Karur Vysya Bank shares have returned more than 75% since January. The shares are well poised to return a 100% in toto, according to research firms HDFC Securities and Angel Broking.
Karur Vysya Bank shares have returned more than 75% since January. The shares are well poised to return a 100% in toto, says Angel Broking. The research firm has a target of Rs 180 on the shares, implying an upside of more than 25% from the current price of Rs 143. Angel Broking says that loan growth is likely to pick up after a sluggish FY17. Further, lower credit cost will help the company to increase its Net Profit. “Increasing share of CASA will help in NIM improvement,” said the firm in a note.
HDFC Securities has advised the investors to buy the stock with a target price of Rs 181. According to HDFC Securities, Karur Vysya Bank has consistently maintained comfortable capital adequacy, backed by regular capital infusion through rights issues and moderate internal accruals. HDFC Securities says that slippages should decline going forward, as the bank has already restructured a major portion of troubled assets.
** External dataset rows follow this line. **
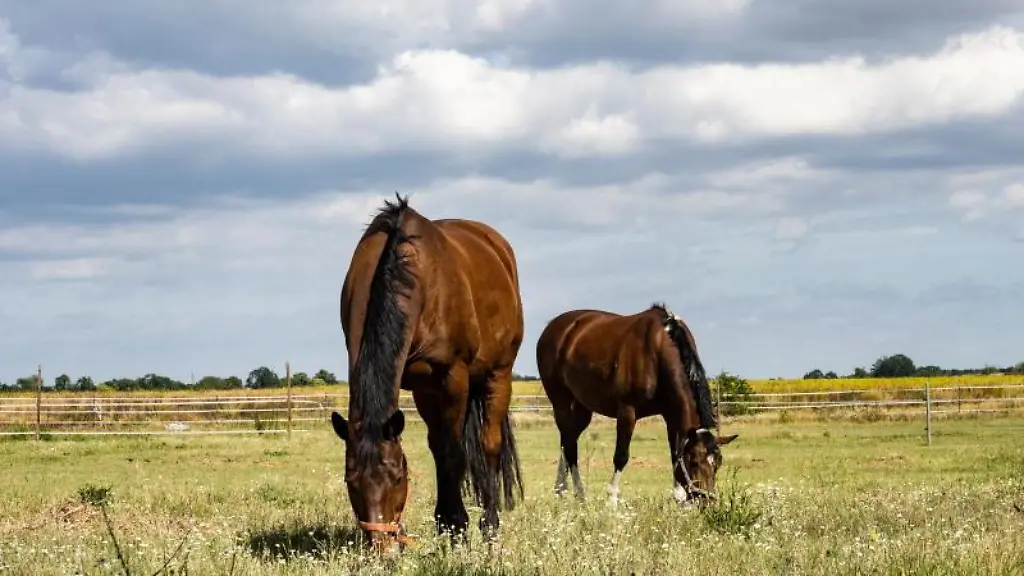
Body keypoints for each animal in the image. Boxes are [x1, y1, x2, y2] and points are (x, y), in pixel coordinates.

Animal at [330, 194, 525, 548]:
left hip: (498, 374)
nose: (382, 546)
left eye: (397, 476)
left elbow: (452, 454)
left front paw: (457, 528)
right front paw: (445, 523)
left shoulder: (453, 377)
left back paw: (489, 525)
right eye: (351, 480)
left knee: (488, 444)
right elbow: (439, 449)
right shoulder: (421, 385)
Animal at [535, 302, 738, 507]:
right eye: (695, 461)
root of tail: (553, 327)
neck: (658, 351)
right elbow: (621, 456)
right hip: (560, 402)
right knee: (569, 445)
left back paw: (561, 489)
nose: (707, 502)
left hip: (582, 407)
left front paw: (679, 499)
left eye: (718, 462)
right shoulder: (627, 411)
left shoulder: (671, 415)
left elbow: (675, 454)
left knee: (567, 439)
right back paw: (579, 494)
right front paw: (612, 501)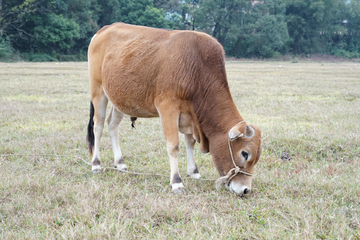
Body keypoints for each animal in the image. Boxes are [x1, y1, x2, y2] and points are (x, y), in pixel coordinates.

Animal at [87, 22, 262, 195]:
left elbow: (190, 142)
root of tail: (104, 29)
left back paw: (120, 163)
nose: (246, 189)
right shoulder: (167, 108)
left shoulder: (190, 115)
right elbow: (174, 146)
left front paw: (194, 172)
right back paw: (96, 164)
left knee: (112, 125)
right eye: (245, 153)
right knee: (98, 126)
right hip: (98, 90)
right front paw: (177, 182)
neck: (198, 67)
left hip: (120, 99)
Pointing to the strengths of the company, HDFC Securities says that, with a shift in focus to Retail/SME lending, loan growth is expected to pick up. Further, lower credit costs would ensure higher growth in PAT and improvement in return ratios for Karur Vysya Bank. HDFC Securities believes that the new MD Mr P R Seshadri, who comes from CITI Bank, could bring in fresh insights and strategies to boost Net Interest Income and fee income.
In its recent report, pointing to the concerns of the bank, HDFC Securities noted that the bank has high geographic concentration as it derives more than half of its business from its branches located in the state of Tamil Nadu. Any change in the socio-political scenario or a natural calamity could impact its borrowers and worsen the asset quality, says the firm.
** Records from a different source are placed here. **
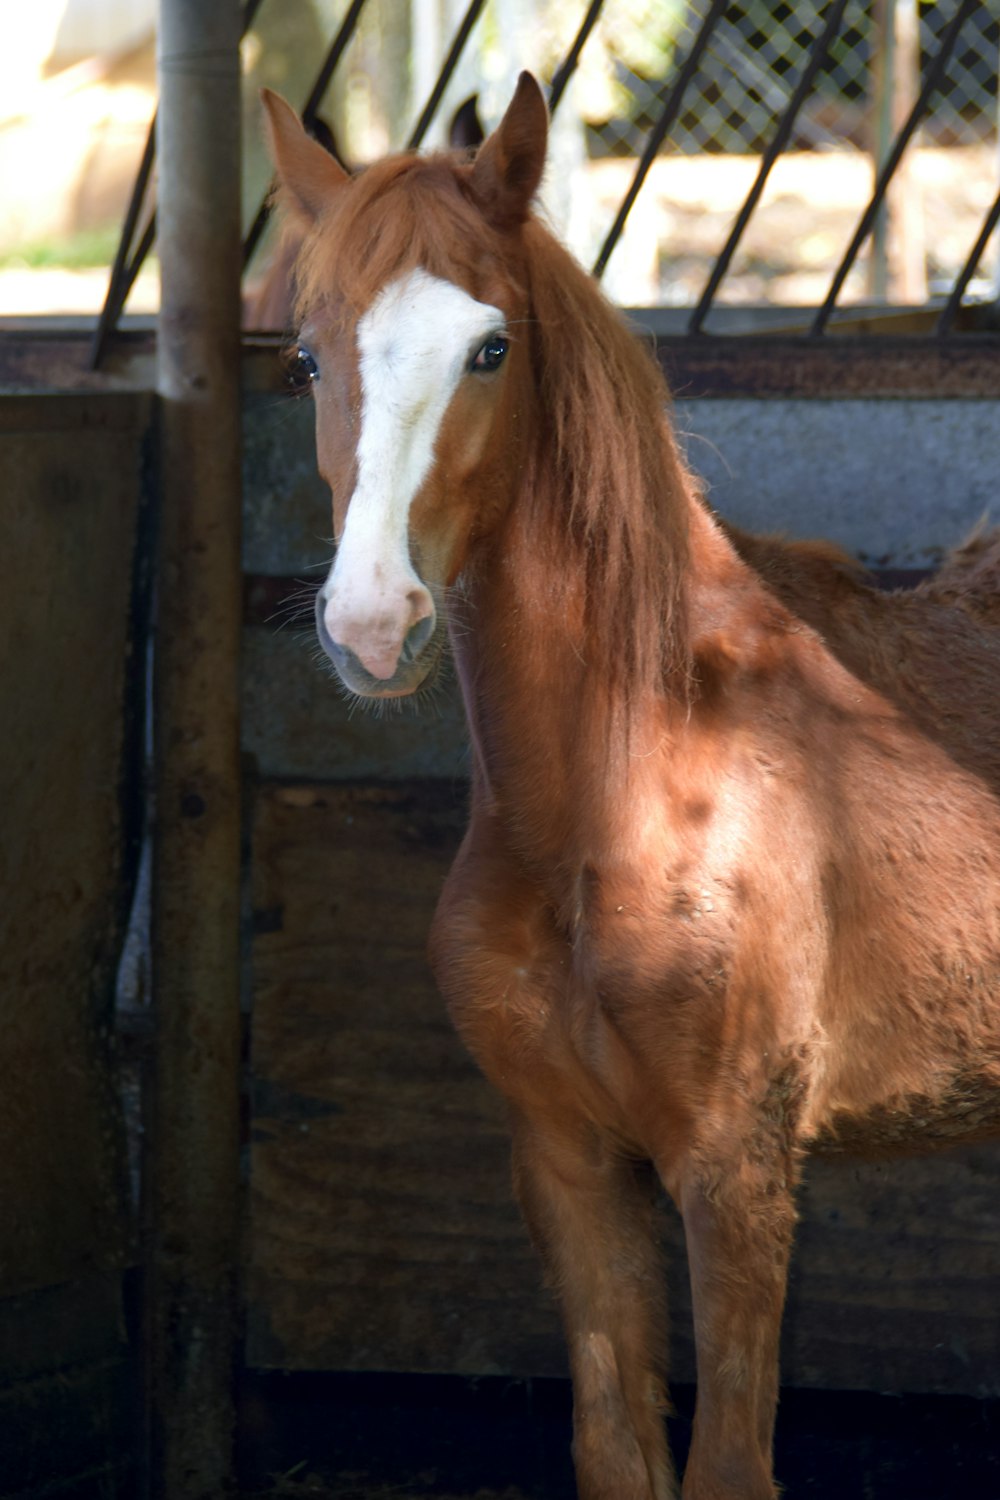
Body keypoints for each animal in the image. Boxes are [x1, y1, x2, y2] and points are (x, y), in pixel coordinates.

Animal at [260, 76, 1000, 1500]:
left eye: (490, 351)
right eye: (310, 359)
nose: (373, 627)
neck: (630, 782)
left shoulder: (736, 1178)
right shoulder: (570, 1165)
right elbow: (615, 1449)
Further, the research firm says that the bank is likely to face greater competitive intensity as it looks to expand its retail footprint even as this might impact its fee income. “Deterioration in asset quality NPA of the bank have increased significantly in the past 2 years. Any further deterioration in asset quality could result in higher provisioning requirements leading to lower profitability,” observes the report. Notably, the shares have corrected by more than 2.5% in the last one month.